Crédits carbone : compensent-t-ils vraiment nos émissions de CO2 ?
Les ventes sont à la hausse… mais tous les crédits carbone ne naissent pas égaux.
Lorsque la jeune activiste Greta Thunberg s'est lancée dans une traversée de l'océan Atlantique à bord d'un voilier zéro carbone, elle l'a fait pour pointer du doigt les millions de tonnes de dioxyde de carbone émis dans l'atmosphère chaque année par les voyages aériens. Il vous suffit de passer environ 10 heures dans les airs pendant vos vacances pour ajouter près d'une tonne de carbone dans l'atmosphère.
Si un sentiment de culpabilité lié à ces émissions de carbone à effet de serre vous envahit, vous pourriez être tentés par l'achat de crédits compensatoires de carbone. Au cours de l'année qui vient de s'écouler, on constate une augmentation des recherches Google du type « crédits carbone » ou « compensation carbone » et ceux qui les vendent indiquent également avoir enregistré une croissance.

• _Données extraites_
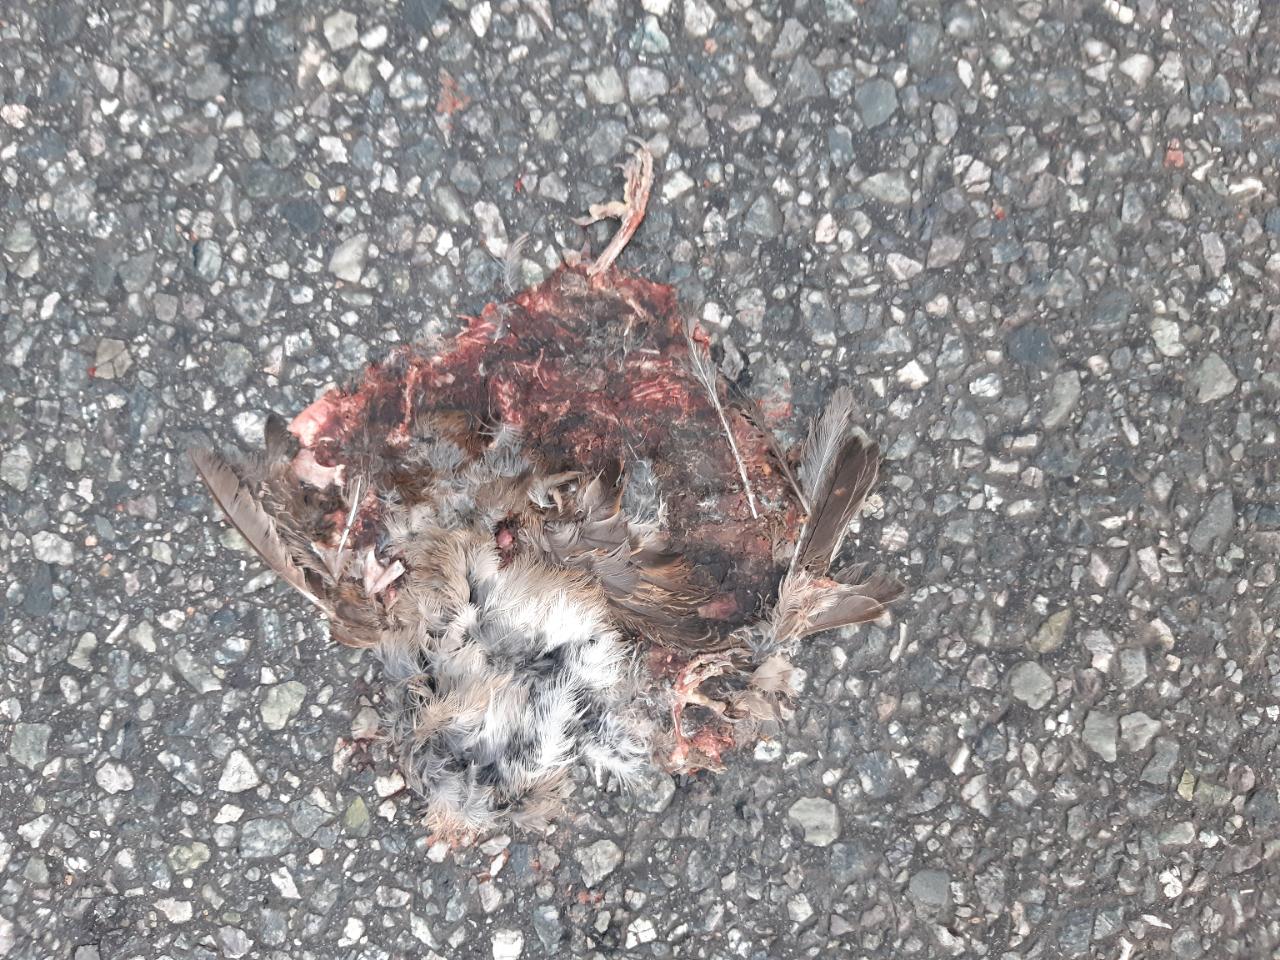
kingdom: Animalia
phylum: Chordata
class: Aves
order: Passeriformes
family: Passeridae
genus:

• _Exercices_
1 – Répondez à ces questions d'après le texte à lire.
(a) À bord de quel type d'embarcation Greta Thunberg a-t-elle traversé l'océan Atlantique ?
(b) Environ combien d'heures dans les airs suffisent pour ajouter près d'une tonne de carbone dans l'atmosphère ?
(c) Quelles recherches Google ont augmenté au cours de l'année écoulée ?
2 – Traduisez en anglais cette phrase du texte à lire : « Les ventes sont à la hausse… mais tous les crédits carbone ne naissent pas égaux. »
3 – Recopiez tout ce qui va de « Crédits carbone : compensent-t-ils » jusqu'à « carbone dans l'atmosphère. » dans le texte à lire, en substituant « bateau » à « voilier ».
Ce matériel n'a aucun rapport avec le texte à lire.

• _Réponses dans l'ordre_
1 –
(a) Un voilier zéro carbone.
(b) Environ 10 heures.
(c) Les recherches du type « crédits carbone » ou « compensation carbone ».

2 – Sales are on the rise… but not all carbon credits are created equal.

3 –
Crédits carbone : compensent-t-ils vraiment nos émissions de CO2 ?
Les ventes sont à la hausse… mais tous les crédits carbone ne naissent pas égaux.
Lorsque la jeune activiste Greta Thunberg s'est lancée dans une traversée de l'océan Atlantique à bord d'un bateau zéro carbone, elle l'a fait pour pointer du doigt les millions de tonnes de dioxyde de carbone émis dans l'atmosphère chaque année par les voyages aériens. Il vous suffit de passer environ 10 heures dans les airs pendant vos vacances pour ajouter près d'une tonne de carbone dans l'atmosphère.